When this tradition was not followed on January 1, 2019, the BJP created a huge uproar. Under the opposition party’s pressure, the Chief Minister modified the practice, adding more show and pomp to it. He said ‘Vande Matram’ would be recited with greater panache, accompanied by a police band. Even the general public has been invited to participate. On February 1, ‘Vande Matram’ was recited in this fashion. The BJP was quick to take credit for the Chief Minister’s volte-face.

Kamal Nath seems to be paranoid about future of the government he is heading. That paranoia reflects in his letting the soft-Hindutva supplant secularist ethos which is supposed to be the core of the Congress ideology

The Congress was also forced to alter its decision to stop pensions to the Maintenance of Internal Security Act (MISA) prisoners under the BJP’s pressure. The Kamal Nath government has decided to continue the scheme.
In 2008, the BJP started the pension scheme for those detained during the Emergency. Around 2,000 beneficiaries are paid Rs. 25,000 per month.

FOR cow protection, the Congress government has provided Rs. 450 crore to open 1,000 cowsheds.
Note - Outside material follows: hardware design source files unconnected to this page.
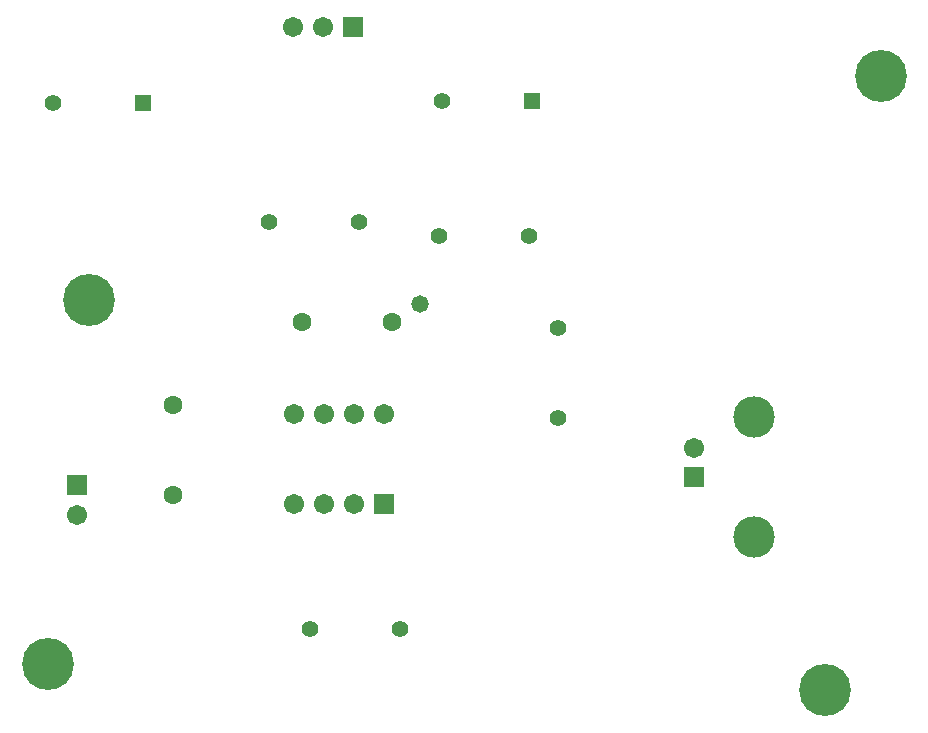
<source format=gbs>
G04*
G04 #@! TF.GenerationSoftware,Altium Limited,Altium Designer,20.0.9 (164)*
G04*
G04 Layer_Color=16711935*
%FSLAX25Y25*%
%MOIN*%
G70*
G01*
G75*
%ADD17C,0.05524*%
%ADD18R,0.05524X0.05524*%
%ADD19C,0.06706*%
%ADD20R,0.06706X0.06706*%
%ADD21R,0.06706X0.06706*%
%ADD22C,0.17300*%
%ADD23C,0.06312*%
%ADD24C,0.13792*%
%ADD25C,0.05800*%
D17*
X154750Y211250D02*
D03*
X25000Y210500D02*
D03*
X97250Y170750D02*
D03*
X127250D02*
D03*
X183750Y166250D02*
D03*
X153750D02*
D03*
X193500Y135500D02*
D03*
Y105500D02*
D03*
X140750Y35250D02*
D03*
X110750D02*
D03*
D18*
X184750Y211250D02*
D03*
X55000Y210500D02*
D03*
D19*
X105250Y235750D02*
D03*
X115250D02*
D03*
X105500Y107000D02*
D03*
X115500D02*
D03*
X125500D02*
D03*
X135500D02*
D03*
X105500Y77000D02*
D03*
X115500D02*
D03*
X125500D02*
D03*
X33250Y73250D02*
D03*
X238671Y95671D02*
D03*
D20*
X125250Y235750D02*
D03*
X238671Y85829D02*
D03*
D21*
X135500Y77000D02*
D03*
X33250Y83250D02*
D03*
D22*
X37000Y145000D02*
D03*
X301000Y219500D02*
D03*
X23500Y23500D02*
D03*
X282500Y15000D02*
D03*
D23*
X108000Y137500D02*
D03*
X138000D02*
D03*
X65250Y79750D02*
D03*
Y109750D02*
D03*
D24*
X258750Y65750D02*
D03*
Y105907D02*
D03*
D25*
X147500Y143500D02*
D03*
M02*

</source>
However, to fulfil the promise of opening cowsheds in all 23,000 panchayats, the government requires a whopping Rs. 27,000 crore because it has hiked the maintenance cost of each cow from Rs. 4.50 to Rs. 20. The state has to feed an estimated 60 lakh stray or unproductive bovines.

Given the sentimental value of the cow, the government cannot afford to dither on the promise, especially with the Lok Sabha elections on the horizon. The empty state exchequer and a gargantuan debt of Rs. 1.85 lakh crore have posed grave financial challenges.

At present, 614 shelters are operating across the state, all privately managed. Private gaushalas have increased from 604 in 2012 to 614 in 2018, but the population of cattle (in cow sheds) has drastically fallen from 1.5 lakh to 25,000, according to the Madhya Pradesh animal husbandry department’s official records.

For mobilising the resources to meet the expenses for cow shelters, the government is said to be weighing options of imposing a specific cess. According to sources, the options could be imposition of cess on expensive cars, toll-tax or stamp duty. The chief minister might emulate the BJP-ruled Uttar Pradesh and Haryana.

So far, Kamal Nath government has not shown any signs of combating the BJP head-on. On the contrary, it is only following the BJP, albeit with some alterations.